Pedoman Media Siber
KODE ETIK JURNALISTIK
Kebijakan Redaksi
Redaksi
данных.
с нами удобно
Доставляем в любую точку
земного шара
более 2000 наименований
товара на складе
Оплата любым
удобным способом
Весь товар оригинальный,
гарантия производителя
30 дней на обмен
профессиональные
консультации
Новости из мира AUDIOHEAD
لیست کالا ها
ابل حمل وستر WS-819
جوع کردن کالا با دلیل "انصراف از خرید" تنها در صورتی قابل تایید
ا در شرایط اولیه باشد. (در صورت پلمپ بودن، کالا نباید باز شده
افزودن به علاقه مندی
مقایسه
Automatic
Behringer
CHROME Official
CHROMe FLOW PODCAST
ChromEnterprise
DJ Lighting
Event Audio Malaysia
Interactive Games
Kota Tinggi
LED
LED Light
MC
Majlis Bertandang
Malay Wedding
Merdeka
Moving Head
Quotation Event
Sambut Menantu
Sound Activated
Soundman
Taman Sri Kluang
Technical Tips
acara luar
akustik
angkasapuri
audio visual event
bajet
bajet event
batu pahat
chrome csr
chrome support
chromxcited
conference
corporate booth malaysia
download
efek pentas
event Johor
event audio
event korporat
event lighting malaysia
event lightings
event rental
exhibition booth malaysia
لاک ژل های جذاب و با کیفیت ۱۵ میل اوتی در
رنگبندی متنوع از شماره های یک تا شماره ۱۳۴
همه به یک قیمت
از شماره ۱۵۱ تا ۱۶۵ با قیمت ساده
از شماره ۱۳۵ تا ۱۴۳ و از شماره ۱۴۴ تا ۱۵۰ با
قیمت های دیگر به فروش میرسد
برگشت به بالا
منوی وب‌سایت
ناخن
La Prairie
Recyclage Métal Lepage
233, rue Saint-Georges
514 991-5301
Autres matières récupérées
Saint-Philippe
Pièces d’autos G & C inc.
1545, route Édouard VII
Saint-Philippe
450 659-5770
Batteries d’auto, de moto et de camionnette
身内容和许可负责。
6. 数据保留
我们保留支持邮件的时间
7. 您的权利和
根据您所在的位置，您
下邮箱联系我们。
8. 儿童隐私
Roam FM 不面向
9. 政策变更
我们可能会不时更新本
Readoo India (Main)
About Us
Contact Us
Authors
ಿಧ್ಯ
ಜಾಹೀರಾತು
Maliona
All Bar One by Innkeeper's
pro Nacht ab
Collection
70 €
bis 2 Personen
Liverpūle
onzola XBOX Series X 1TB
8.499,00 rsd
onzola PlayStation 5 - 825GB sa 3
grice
⁂
> **What is needed**: Transcribe all of the material above so that it matches the source exactly.

> **Written answer**:
Pedoman Media Siber
KODE ETIK JURNALISTIK
Kebijakan Redaksi
Redaksi
данных.
с нами удобно
Доставляем в любую точку
земного шара
более 2000 наименований
товара на складе
Оплата любым
удобным способом
Весь товар оригинальный,
гарантия производителя
30 дней на обмен
профессиональные
консультации
Новости из мира AUDIOHEAD
لیست کالا ها
ابل حمل وستر WS-819
جوع کردن کالا با دلیل "انصراف از خرید" تنها در صورتی قابل تایید
ا در شرایط اولیه باشد. (در صورت پلمپ بودن، کالا نباید باز شده
افزودن به علاقه مندی
مقایسه
Automatic
Behringer
CHROME Official
CHROMe FLOW PODCAST
ChromEnterprise
DJ Lighting
Event Audio Malaysia
Interactive Games
Kota Tinggi
LED
LED Light
MC
Majlis Bertandang
Malay Wedding
Merdeka
Moving Head
Quotation Event
Sambut Menantu
Sound Activated
Soundman
Taman Sri Kluang
Technical Tips
acara luar
akustik
angkasapuri
audio visual event
bajet
bajet event
batu pahat
chrome csr
chrome support
chromxcited
conference
corporate booth malaysia
download
efek pentas
event Johor
event audio
event korporat
event lighting malaysia
event lightings
event rental
exhibition booth malaysia
لاک ژل های جذاب و با کیفیت ۱۵ میل اوتی در
رنگبندی متنوع از شماره های یک تا شماره ۱۳۴
همه به یک قیمت
از شماره ۱۵۱ تا ۱۶۵ با قیمت ساده
از شماره ۱۳۵ تا ۱۴۳ و از شماره ۱۴۴ تا ۱۵۰ با
قیمت های دیگر به فروش میرسد
برگشت به بالا
منوی وب‌سایت
ناخن
La Prairie
Recyclage Métal Lepage
233, rue Saint-Georges
514 991-5301
Autres matières récupérées
Saint-Philippe
Pièces d’autos G & C inc.
1545, route Édouard VII
Saint-Philippe
450 659-5770
Batteries d’auto, de moto et de camionnette
身内容和许可负责。
6. 数据保留
我们保留支持邮件的时间
7. 您的权利和
根据您所在的位置，您
下邮箱联系我们。
8. 儿童隐私
Roam FM 不面向
9. 政策变更
我们可能会不时更新本
Readoo India (Main)
About Us
Contact Us
Authors
ಿಧ್ಯ
ಜಾಹೀರಾತು
Maliona
All Bar One by Innkeeper's
pro Nacht ab
Collection
70 €
bis 2 Personen
Liverpūle
onzola XBOX Series X 1TB
8.499,00 rsd
onzola PlayStation 5 - 825GB sa 3
grice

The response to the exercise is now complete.